What Darwin "believed" or didn't believe is not relevant to the observations he made, the evidence he found or the explanations of them he made. He did not allow his "beliefs" to sway or refute facts. He DID allow it to delay his publication of what he knew, because he feared the ostracism that might (and in many cases did) result. But he published nonetheless, in spite of his beliefs. Because he knew that wherever his beliefs conflicted with the evidence, he had to go with evidence. And he did!
The theory of natural selection, most simply put, favors organisms that survive and reproduce...how can this not "make sense"? The tree of life analogy is such a brilliant, elegant way to see evolution represented in a diagram; species diverging from simple to complex. How does that not "make sense"? We use this sort of family tree symbolism all the time to trace back our ancestors and genetic codes. Look at the skeletal frameworks of species and come back and tell me you see no similar patterns or ancestry...it only takes a pair of eyes with good vision to see the relationships between and among species. It seems like willful blindness to reject evolution so completely when all evidence points to it, and nothing has replaced it as a better explanation. ("God did it" isn't a sufficient explanation.)

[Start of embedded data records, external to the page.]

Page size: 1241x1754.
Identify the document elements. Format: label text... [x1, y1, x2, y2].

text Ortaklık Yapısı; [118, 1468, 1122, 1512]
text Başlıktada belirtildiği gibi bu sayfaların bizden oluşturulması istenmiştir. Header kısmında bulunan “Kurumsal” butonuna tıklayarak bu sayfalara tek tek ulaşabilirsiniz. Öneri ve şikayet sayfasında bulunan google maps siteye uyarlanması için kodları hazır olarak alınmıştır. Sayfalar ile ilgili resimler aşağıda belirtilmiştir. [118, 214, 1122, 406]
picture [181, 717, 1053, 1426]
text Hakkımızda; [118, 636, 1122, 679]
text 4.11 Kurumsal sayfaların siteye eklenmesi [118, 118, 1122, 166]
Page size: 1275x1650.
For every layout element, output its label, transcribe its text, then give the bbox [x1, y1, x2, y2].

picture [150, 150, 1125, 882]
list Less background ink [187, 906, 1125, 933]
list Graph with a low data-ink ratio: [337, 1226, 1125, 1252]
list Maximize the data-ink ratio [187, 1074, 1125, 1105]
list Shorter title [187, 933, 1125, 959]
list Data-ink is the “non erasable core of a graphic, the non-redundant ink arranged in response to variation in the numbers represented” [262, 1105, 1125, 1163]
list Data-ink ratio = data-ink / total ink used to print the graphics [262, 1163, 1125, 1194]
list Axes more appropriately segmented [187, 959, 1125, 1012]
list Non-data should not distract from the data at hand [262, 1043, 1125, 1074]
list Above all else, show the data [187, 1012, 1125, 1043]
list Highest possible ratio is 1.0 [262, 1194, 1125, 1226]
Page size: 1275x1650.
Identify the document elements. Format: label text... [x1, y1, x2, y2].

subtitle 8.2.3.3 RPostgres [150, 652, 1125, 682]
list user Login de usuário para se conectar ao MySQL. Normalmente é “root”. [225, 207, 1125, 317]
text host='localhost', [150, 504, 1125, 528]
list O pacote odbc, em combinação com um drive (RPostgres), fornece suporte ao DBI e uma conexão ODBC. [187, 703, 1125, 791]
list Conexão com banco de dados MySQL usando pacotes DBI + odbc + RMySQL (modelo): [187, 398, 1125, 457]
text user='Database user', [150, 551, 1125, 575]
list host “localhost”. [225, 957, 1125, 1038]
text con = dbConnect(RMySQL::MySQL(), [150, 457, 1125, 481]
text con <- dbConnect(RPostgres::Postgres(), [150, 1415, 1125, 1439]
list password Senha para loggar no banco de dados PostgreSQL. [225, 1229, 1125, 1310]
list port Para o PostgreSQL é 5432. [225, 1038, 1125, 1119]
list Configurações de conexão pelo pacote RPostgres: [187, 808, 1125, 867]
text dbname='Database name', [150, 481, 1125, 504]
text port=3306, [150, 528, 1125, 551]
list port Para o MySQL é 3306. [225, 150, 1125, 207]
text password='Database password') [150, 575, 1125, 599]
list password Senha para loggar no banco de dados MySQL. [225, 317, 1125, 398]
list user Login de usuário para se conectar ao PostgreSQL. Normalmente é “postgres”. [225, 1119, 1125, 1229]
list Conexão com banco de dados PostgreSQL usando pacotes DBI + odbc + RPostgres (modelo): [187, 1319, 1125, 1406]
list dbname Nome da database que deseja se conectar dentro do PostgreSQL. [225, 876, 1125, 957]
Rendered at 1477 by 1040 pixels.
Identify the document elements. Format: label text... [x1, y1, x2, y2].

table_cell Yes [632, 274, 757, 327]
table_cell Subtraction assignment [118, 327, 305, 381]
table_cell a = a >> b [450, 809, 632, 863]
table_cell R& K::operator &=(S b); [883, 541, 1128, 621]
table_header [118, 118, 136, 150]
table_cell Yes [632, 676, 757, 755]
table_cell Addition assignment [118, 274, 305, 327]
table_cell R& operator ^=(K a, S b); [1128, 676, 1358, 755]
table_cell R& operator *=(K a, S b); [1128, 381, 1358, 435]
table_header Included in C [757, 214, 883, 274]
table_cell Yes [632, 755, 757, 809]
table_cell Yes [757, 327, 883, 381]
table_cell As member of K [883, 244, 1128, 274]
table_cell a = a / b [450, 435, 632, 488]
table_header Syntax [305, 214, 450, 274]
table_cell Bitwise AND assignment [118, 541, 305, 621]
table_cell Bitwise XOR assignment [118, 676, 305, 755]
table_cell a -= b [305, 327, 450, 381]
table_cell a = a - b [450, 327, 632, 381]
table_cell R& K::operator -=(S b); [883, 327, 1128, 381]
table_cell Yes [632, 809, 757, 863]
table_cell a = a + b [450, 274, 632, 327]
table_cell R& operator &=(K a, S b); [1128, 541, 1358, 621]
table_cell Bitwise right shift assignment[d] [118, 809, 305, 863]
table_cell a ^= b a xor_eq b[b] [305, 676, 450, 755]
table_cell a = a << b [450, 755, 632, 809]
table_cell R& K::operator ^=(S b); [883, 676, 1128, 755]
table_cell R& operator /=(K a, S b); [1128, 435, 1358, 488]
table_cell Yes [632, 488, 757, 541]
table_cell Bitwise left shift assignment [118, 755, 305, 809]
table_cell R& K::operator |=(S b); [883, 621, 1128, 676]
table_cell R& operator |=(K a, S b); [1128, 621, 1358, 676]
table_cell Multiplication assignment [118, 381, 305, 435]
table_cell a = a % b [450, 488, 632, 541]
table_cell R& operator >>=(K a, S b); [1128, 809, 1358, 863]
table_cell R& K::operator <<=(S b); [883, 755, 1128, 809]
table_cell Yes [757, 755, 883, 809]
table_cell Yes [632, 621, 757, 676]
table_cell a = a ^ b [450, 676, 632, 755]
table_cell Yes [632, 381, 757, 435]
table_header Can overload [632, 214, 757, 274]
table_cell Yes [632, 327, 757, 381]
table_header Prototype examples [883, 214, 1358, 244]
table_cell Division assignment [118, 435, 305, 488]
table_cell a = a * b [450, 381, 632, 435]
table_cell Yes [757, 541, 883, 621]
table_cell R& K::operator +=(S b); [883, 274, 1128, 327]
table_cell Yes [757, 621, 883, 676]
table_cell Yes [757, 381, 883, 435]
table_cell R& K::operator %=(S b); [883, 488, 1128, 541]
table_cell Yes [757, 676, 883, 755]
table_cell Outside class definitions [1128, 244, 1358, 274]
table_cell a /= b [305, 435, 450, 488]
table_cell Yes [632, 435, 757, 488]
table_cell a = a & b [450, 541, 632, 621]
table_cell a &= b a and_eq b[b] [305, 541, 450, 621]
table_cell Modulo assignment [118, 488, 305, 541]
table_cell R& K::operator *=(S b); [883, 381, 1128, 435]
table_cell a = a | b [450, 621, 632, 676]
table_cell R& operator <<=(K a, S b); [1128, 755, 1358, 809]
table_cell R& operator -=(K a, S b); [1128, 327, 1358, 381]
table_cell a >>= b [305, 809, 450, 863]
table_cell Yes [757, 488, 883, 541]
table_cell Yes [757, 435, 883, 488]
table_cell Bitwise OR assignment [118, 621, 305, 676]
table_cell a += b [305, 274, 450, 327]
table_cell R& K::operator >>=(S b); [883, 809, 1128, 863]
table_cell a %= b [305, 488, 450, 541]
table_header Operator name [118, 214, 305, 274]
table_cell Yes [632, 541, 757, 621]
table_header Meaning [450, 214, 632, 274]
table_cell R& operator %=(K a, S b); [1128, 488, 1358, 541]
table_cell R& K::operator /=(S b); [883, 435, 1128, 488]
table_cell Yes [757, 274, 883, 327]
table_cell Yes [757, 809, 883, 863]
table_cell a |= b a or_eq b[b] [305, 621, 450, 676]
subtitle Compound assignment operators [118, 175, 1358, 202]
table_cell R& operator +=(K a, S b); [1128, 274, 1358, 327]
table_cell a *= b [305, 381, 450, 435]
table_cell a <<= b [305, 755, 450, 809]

I think the U.S. has done a terrible job instructing our students in biology and the scientific method. The political nature of creationism/literal interpretation of the Bible vs evolution/natural history has created the rift and our nation has suffered because of it. I'm embarrassed by the statistics showing more people in the U.S. believe in a devil, hell, and angels than in evolutionary theory. When polled, 2/3's of Republicans reject Darwin's theory while majorities of Democrats and Independents accept it according to 2007 Gallup poll. This is certainly part of the cultural divide that shows the ideological differences between social conservatives and moderates/liberals. But our Science Education is suffering because of this rift. Science is threatened when it's being "dumbed down".
I think Ashley did not read the article. She just responded, in comment form, to the word, evolution, and the name, Darwin.